Être cycliste professionnel à presque 42 ans, c’est rare. Gagner une étape du Tour d’Espagne à cet âge l’est encore plus. Christopher Horner, vétéran parmi les vétérans, s’est imposé ce lundi au sommet du Mirador de Lobeira. De quoi montrer à tout le monde que le temps n’a pas d’influence sur lui.

Digne d’un vin français

Chris Horner, en fait, c’est l’histoire d’un bon vin de notre territoire. Plus il vieillit, plus il est bon. Longtemps équipier et voyageur – il a connu dix équipes différentes dans sa carrière -, il lui aura fallu attendre la quarantaine pour changer de statut. Et devenir, enfin, le leader qu’il méritait d’être. Lui, l’Américain dans l’ombre des Armstrong, Landis, Zabriskie ou Leipheimer, pouvait enfin se révéler. Place donc à un premier top 10 sur le Tour de France, en 2010. Cette année correspond d’ailleurs au début de son envolée. Avant ça, Horner, c’était des places d’honneur sur des courses d’une semaines ou des classiques, mais sans grande régularité. A partir de cette saison, sans s’affirmer comme un cador du peloton, le Japonais de naissance est devenu un coureur qui compte et dont on se méfie.
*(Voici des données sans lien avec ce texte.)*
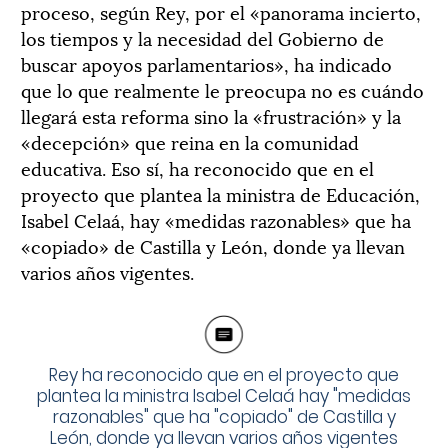
proceso, según Rey, por el «panorama incierto,
los tiempos y la necesidad del Gobierno de
buscar apoyos parlamentarios», ha indicado
que lo que realmente le preocupa no es cuándo
llegará esta reforma sino la «frustración» y la
«decepción» que reina en la comunidad
educativa. Eso sí, ha reconocido que en el
proyecto que plantea la ministra de Educación,
Isabel Celaá, hay «medidas razonables» que ha
«copiado» de Castilla y León, donde ya llevan
varios años vigentes.
Rey ha reconocido que en el proyecto que
plantea la ministra Isabel Celaá hay "medidas
razonables" que ha "copiado" de Castilla y
León, donde ya llevan varios años vigentes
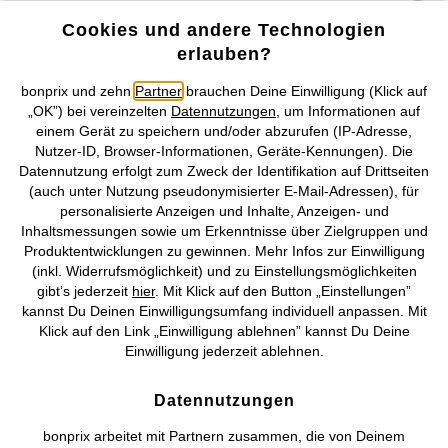
Unsere Zahlungsarten
Cookies und andere Technologien
erlauben?
Unser Service
bonprix und zehn
Partner
brauchen Deine Einwilligung (Klick auf
„OK”) bei vereinzelten
Datennutzungen
, um Informationen auf
Unser Angebot
einem Gerät zu speichern und/oder abzurufen (IP-Adresse,
Nutzer-ID, Browser-Informationen, Geräte-Kennungen). Die
Datennutzung erfolgt zum Zweck der Identifikation auf Drittseiten
Unser Unternehmen
(auch unter Nutzung pseudonymisierter E-Mail-Adressen), für
personalisierte Anzeigen und Inhalte, Anzeigen- und
Topkategorien / Saisonales
Inhaltsmessungen sowie um Erkenntnisse über Zielgruppen und
Produktentwicklungen zu gewinnen. Mehr Infos zur Einwilligung
(inkl. Widerrufsmöglichkeit) und zu Einstellungsmöglichkeiten
Mehr von bonprix auf
gibt’s jederzeit
hier
. Mit Klick auf den Button „Einstellungen”
kannst Du Deinen Einwilligungsumfang individuell anpassen. Mit
Klick auf den Link „Einwilligung ablehnen” kannst Du Deine
Einwilligung jederzeit ablehnen.
Preisangaben inkl. gesetzl. MwSt. und zzgl.
Service- &
Versandkosten
Datennutzungen
bonprix arbeitet mit Partnern zusammen, die von Deinem
AGB
Datenschutz
Cookie-Einstellungen
Impressum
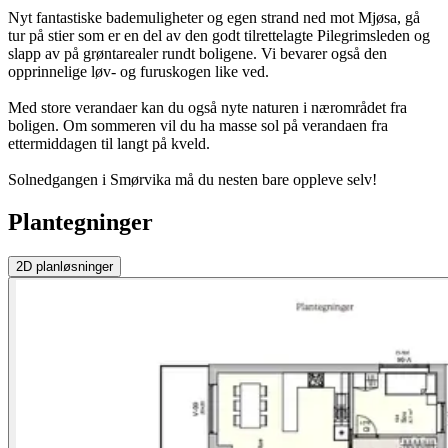
Nyt fantastiske bademuligheter og egen strand ned mot Mjøsa, gå
tur på stier som er en del av den godt tilrettelagte Pilegrimsleden og
slapp av på grøntarealer rundt boligene. Vi bevarer også den
opprinnelige løv- og furuskogen like ved.
Med store verandaer kan du også nyte naturen i nærområdet fra
boligen. Om sommeren vil du ha masse sol på verandaen fra
ettermiddagen til langt på kveld.
Solnedgangen i Smørvika må du nesten bare oppleve selv!
Plantegninger
2D
planløsninger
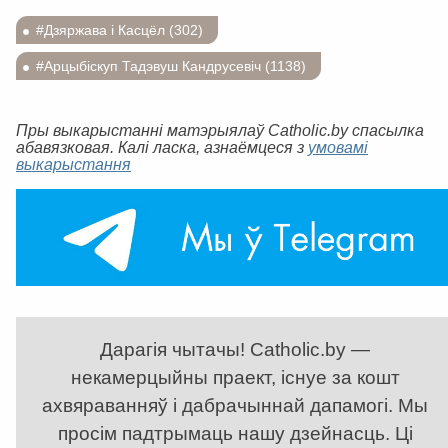
#Дзяржава і Касцёл (302)
#Арцыбіскуп Тадэвуш Кандрусевіч (1138)
Пры выкарыстанні матэрыялаў Catholic.by спасылка
абавязковая. Калі ласка, азнаёмцеся з
умовамі
выкарыстання
Дарагія чытачы! Catholic.by —
некамерцыйны праект, існуе за кошт
ахвяраванняў і дабрачыннай дапамогі. Мы
просім падтрымаць нашу дзейнасць. Ці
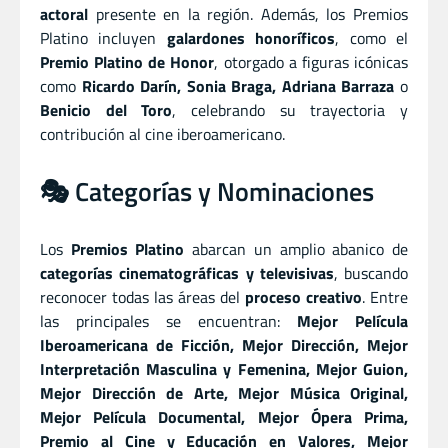
actoral
presente en la región. Además, los Premios
Platino incluyen
galardones honoríficos
, como el
Premio Platino de Honor
, otorgado a figuras icónicas
como
Ricardo Darín, Sonia Braga, Adriana Barraza
o
Benicio del Toro
, celebrando su trayectoria y
contribución al cine iberoamericano.
🎭 Categorías y Nominaciones
Los
Premios Platino
abarcan un amplio abanico de
categorías cinematográficas y televisivas
, buscando
reconocer todas las áreas del
proceso creativo
. Entre
las principales se encuentran:
Mejor Película
Iberoamericana de Ficción, Mejor Dirección, Mejor
Interpretación Masculina y Femenina, Mejor Guion,
Mejor Dirección de Arte, Mejor Música Original,
Mejor Película Documental, Mejor Ópera Prima,
Premio al Cine y Educación en Valores, Mejor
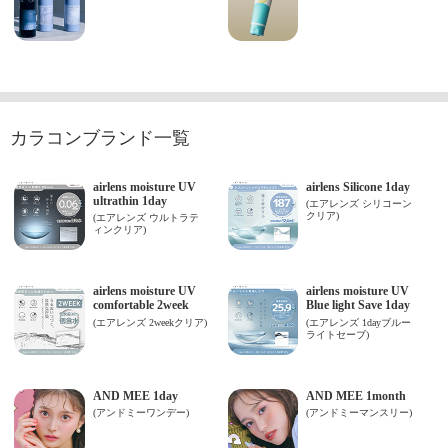
カラコンブランド一覧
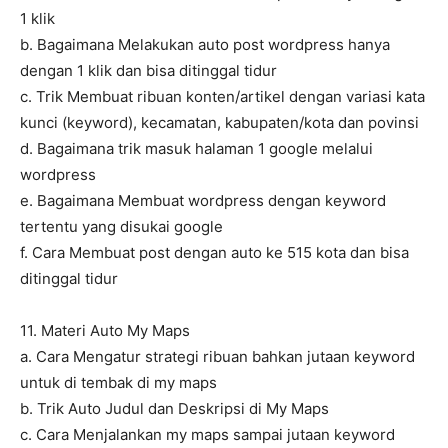
1 klik
b. Bagaimana Melakukan auto post wordpress hanya
dengan 1 klik dan bisa ditinggal tidur
c. Trik Membuat ribuan konten/artikel dengan variasi kata
kunci (keyword), kecamatan, kabupaten/kota dan povinsi
d. Bagaimana trik masuk halaman 1 google melalui
wordpress
e. Bagaimana Membuat wordpress dengan keyword
tertentu yang disukai google
f. Cara Membuat post dengan auto ke 515 kota dan bisa
ditinggal tidur
11. Materi Auto My Maps
a. Cara Mengatur strategi ribuan bahkan jutaan keyword
untuk di tembak di my maps
b. Trik Auto Judul dan Deskripsi di My Maps
c. Cara Menjalankan my maps sampai jutaan keyword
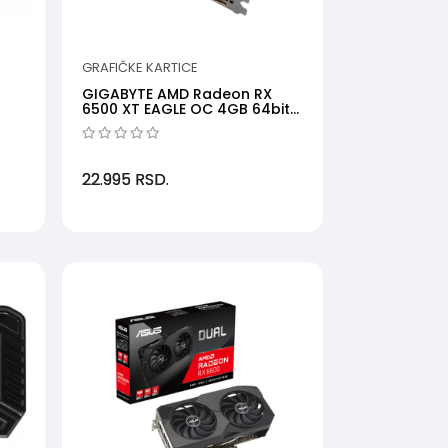
GRAFIČKE KARTICE
GIGABYTE AMD Radeon RX
6500 XT EAGLE OC 4GB 64bit
GV-R65XTEAGLE-4GD
22.995
RSD.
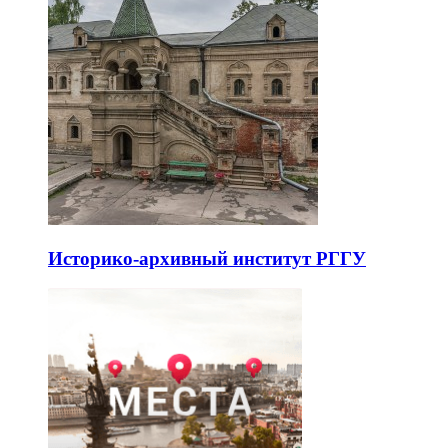
Историко-архивный институт РГГУ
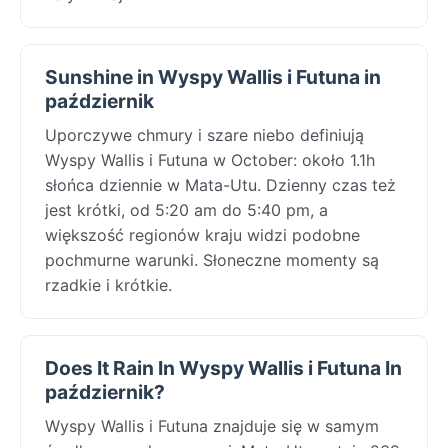
Sunshine in Wyspy Wallis i Futuna in
październik
Uporczywe chmury i szare niebo definiują
Wyspy Wallis i Futuna w October: około 1.1h
słońca dziennie w Mata-Utu. Dzienny czas też
jest krótki, od 5:20 am do 5:40 pm, a
większość regionów kraju widzi podobne
pochmurne warunki. Słoneczne momenty są
rzadkie i krótkie.
Does It Rain In Wyspy Wallis i Futuna In
październik?
Wyspy Wallis i Futuna znajduje się w samym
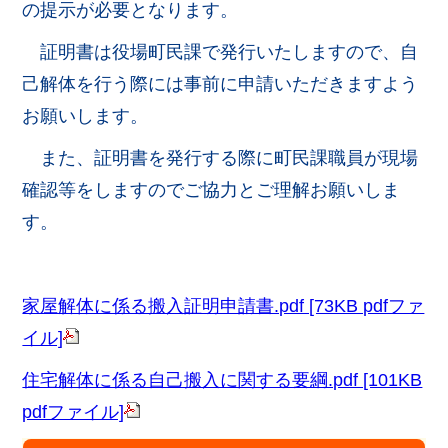
の提示が必要となります。
証明書は役場町民課で発行いたしますので、自
己解体を行う際には事前に申請いただきますよう
お願いします。
また、証明書を発行する際に町民課職員が現場
確認等をしますのでご協力とご理解お願いしま
す。
家屋解体に係る搬入証明申請書.pdf [73KB pdfファ
イル]
住宅解体に係る自己搬入に関する要綱.pdf [101KB
pdfファイル]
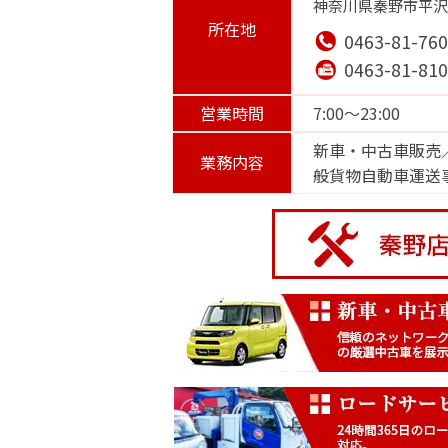
神奈川県秦野市平沢2
所在地
0463-81-76
0463-81-81
営業時間
7:00～23:00
新車・中古車販売
業務内容
般貨物自動車運送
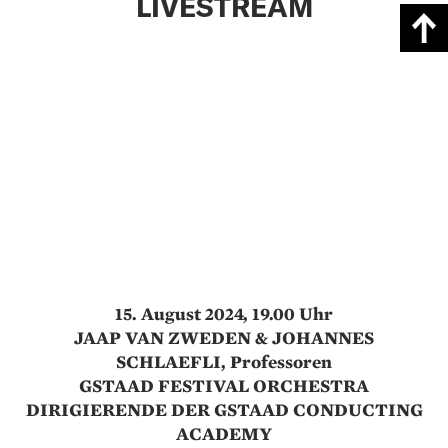
LIVESTREAM
15. August 2024, 19.00 Uhr
JAAP VAN ZWEDEN & JOHANNES
SCHLAEFLI, Professoren
GSTAAD FESTIVAL ORCHESTRA
DIRIGIERENDE DER GSTAAD CONDUCTING
ACADEMY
Toutefois, ce n’est pas pour autant que le garçon apprend à lever les bras. Son truc à lui, c’est d’être placé. Peut-être a-t-il peur de gagner, ou alors est-ce un problème de tactique ? En tout cas, c’est chez lui qu’il se sent le plus à l’aise. Devant son public, de l’autre côté de l’Atlantique. Les Tours de Californie et de l’Utah sont les seules épreuves à avoir vu Horner monter sur la plus haute marche du podium depuis trois ans. Sûrement pas un hasard. Alors désormais, il va falloir rajouter la Vuelta. Mais c’est bien une nouveauté. Car jusque là, l’homme avait pour habitude de se faire discret, et d’aller décrocher ses accessits grâce à sa régularité plus que suite à des coups de folie. Et alors qu’on pensait qu’il ne changerait jamais, le « ricain » a bluffé tout son monde en devançant ce lundi Valverde, Rodriguez et autres Nibali sur la ligne.

Surprendre, encore ?

En plus de sa victoire d’étape, Horner a donc pris ce lundi le maillot rouge de leader. Une aubaine pour Vincenzo Nibali, qui voulait s’en séparer. Et aussi un joli coup de pub pour l’Américain, trop souvent sous-estimé. Mais comment imaginer la suite de l’épreuve ibérique pour un homme qui n’a jamais eu à gérer une telle situation ? Car il y a fort à parier que le maillot ne changera pas d’épaules avant samedi. D’ici là, la Radioshack va se retrouver au travail forcé, et sûrement dépenser de l’énergie pour finalement pas grand chose. Il aurait peut-être été préférable de rester en embuscade pour Horner mais aussi Zubeldia et Kiserlovski, respectivement classés à 16 et 23 secondes de leur coéquipier. La stratégie adoptée par la formation luxembourgeoise dans les prochains jours sera donc déterminante.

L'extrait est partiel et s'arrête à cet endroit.